While walking my dog on Saturday, I was accosted on the street by a little girl of about five. “Amy Winehouse is dead!” she announced. “Dead!” she repeated when I failed to evaporate with shock.

Here in the UK, the pop star’s death quickly erased the latest act in the rescue of Greece from the headlines, which no doubt tells us something quite disturbing about our priorities and prurience. But it’s the Greek story that’s going to run and run, if the new deal’s reception by fund managers and other commentators is anything to go by.

This morning, Moody’s cut Greece’s rating from Caa1 to Ca, joining Fitch in effectively considering Greece to be in default. Moody’s added dark mutterings about the potential negative effects of the Greek rescue package on Greece’s creditors.

A primary concern across the board was the ability of Greece – and other peripheral countries – to keep up their side of the bargain. ‘Will Greece have the determination and ability to deliver on its adjustment and privatisation program?’ asked Lombard Odier Investment Managers. ‘Will the global growth environment be supportive enough to allow the periphery to adjust?’

The answer, many will feel, is probably not. And so, amidst the political back-slapping, Dave Chappell, senior fund manager for bonds at Threadneedle, saw fit to remind us of the momentousness of the moment.

“The new framework may appease market fears for now, but one must not forget that amongst the fanfare, we are witnessing the first western developed country default in over half a century,” he said. “A more robust growth profile than is currently expected is now key for the prospects of calm returning to the financial markets.”

Similarly, JP Morgan Asset Management’s global head of rates for fixed income, David Tan, damned the new deal with faint praise: “Although it is not as aggressive as we would have liked, the plan has a chance of working.”

A chance of working? Not a silver bullet, then.

But, of course, however big a mess the Eurozone may be in, and however shaky some of the underpinning to last week’s deal may look, life goes on, and so it is that fund managers are already looking for ways to play the situation.

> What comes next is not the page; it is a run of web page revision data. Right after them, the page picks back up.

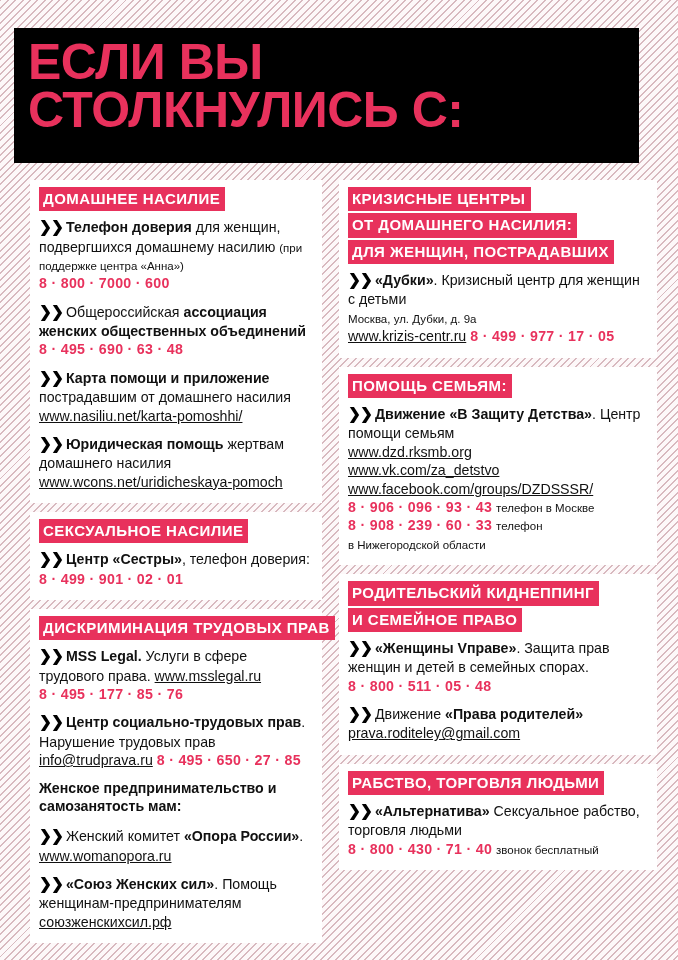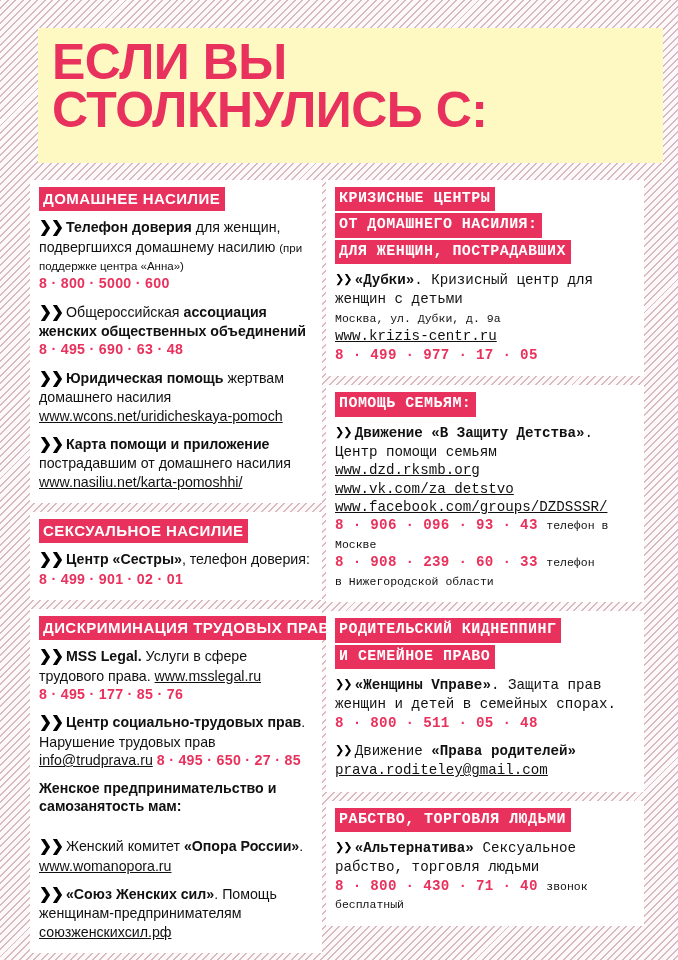"ЕСЛИ ВЫ" .title-card { background: #fef9c3 -> #000000; left: 38px -> 14px }
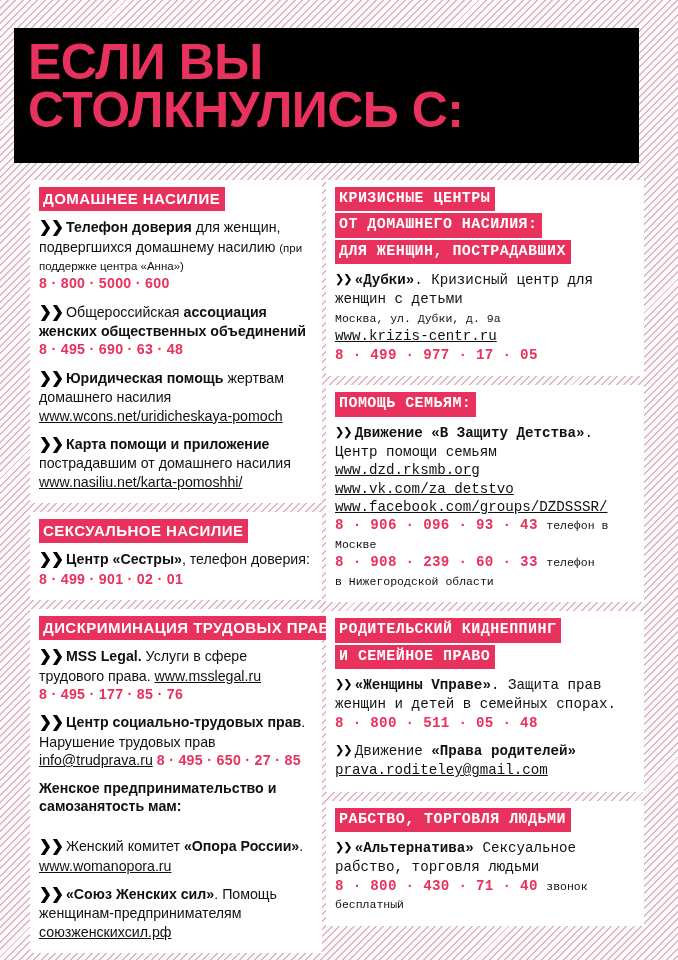"КРИЗИСНЫЕ ЦЕНТРЫ" .col-right { font-family: Liberation Mono, monospace -> none; left: 326px -> 339px }
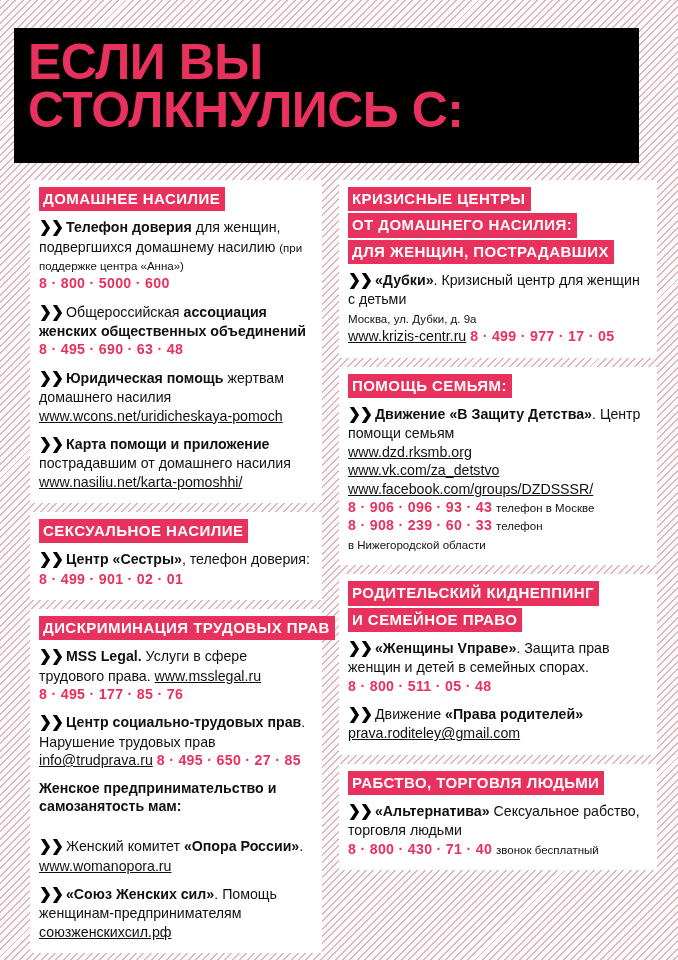"8 · 800 · 5000" span.tel { text: 5000 -> 7000 }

Nordea took the opportunity to highlight the merits of Nordic bonds on Friday, while Virginine Maisonneuve, head of global and international equities at Schroders, announced a new investment theme: fragmentation in the global village.

“Globalisation has led to increasing economic integration and the convergence of regional economies into seemingly homogeneous blocs. However, the financial crisis has halted and in some cases reversed this trend. What we are witnessing now in Europe is the prime example.”

Back to the future, then, as we wait to see how Act II of the Greek tragedy unfurls.